Material for the task below:
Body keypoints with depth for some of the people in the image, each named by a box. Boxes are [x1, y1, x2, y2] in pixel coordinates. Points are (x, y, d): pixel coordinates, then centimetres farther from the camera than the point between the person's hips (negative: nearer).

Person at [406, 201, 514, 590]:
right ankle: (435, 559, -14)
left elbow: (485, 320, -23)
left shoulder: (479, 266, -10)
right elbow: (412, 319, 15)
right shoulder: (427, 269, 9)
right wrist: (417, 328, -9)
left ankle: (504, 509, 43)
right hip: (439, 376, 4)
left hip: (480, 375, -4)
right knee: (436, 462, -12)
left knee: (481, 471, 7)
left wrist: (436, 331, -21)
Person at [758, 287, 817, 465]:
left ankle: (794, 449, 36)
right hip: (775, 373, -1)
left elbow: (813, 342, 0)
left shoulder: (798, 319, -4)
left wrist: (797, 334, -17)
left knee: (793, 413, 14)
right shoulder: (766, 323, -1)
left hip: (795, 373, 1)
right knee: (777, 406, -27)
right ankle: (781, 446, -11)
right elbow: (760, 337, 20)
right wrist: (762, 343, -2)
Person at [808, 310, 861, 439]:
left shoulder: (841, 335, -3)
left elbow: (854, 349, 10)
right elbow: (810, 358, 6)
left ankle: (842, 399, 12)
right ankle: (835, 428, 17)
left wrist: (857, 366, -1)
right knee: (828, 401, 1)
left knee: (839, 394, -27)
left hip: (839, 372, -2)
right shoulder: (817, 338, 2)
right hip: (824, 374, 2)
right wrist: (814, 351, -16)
End of Material for the task.
• [Problem to work on]: Reproduce every line of the material above verbatim, with all values and their order unchanged.

• [Solved exercise]:
Body keypoints with depth for some of the people in the image, each named by a box. Boxes are [x1, y1, x2, y2] in pixel coordinates. Points are (x, y, d): pixel coordinates, then centimetres farther from the camera than the point between the person's hips (negative: nearer).

Person at [406, 201, 514, 590]:
right ankle: (435, 559, -14)
left elbow: (485, 320, -23)
left shoulder: (479, 266, -10)
right elbow: (412, 319, 15)
right shoulder: (427, 269, 9)
right wrist: (417, 328, -9)
left ankle: (504, 509, 43)
right hip: (439, 376, 4)
left hip: (480, 375, -4)
right knee: (436, 462, -12)
left knee: (481, 471, 7)
left wrist: (436, 331, -21)
Person at [758, 287, 817, 465]:
left ankle: (794, 449, 36)
right hip: (775, 373, -1)
left elbow: (813, 342, 0)
left shoulder: (798, 319, -4)
left wrist: (797, 334, -17)
left knee: (793, 413, 14)
right shoulder: (766, 323, -1)
left hip: (795, 373, 1)
right knee: (777, 406, -27)
right ankle: (781, 446, -11)
right elbow: (760, 337, 20)
right wrist: (762, 343, -2)
Person at [808, 310, 861, 439]:
left shoulder: (841, 335, -3)
left elbow: (854, 349, 10)
right elbow: (810, 358, 6)
left ankle: (842, 399, 12)
right ankle: (835, 428, 17)
left wrist: (857, 366, -1)
right knee: (828, 401, 1)
left knee: (839, 394, -27)
left hip: (839, 372, -2)
right shoulder: (817, 338, 2)
right hip: (824, 374, 2)
right wrist: (814, 351, -16)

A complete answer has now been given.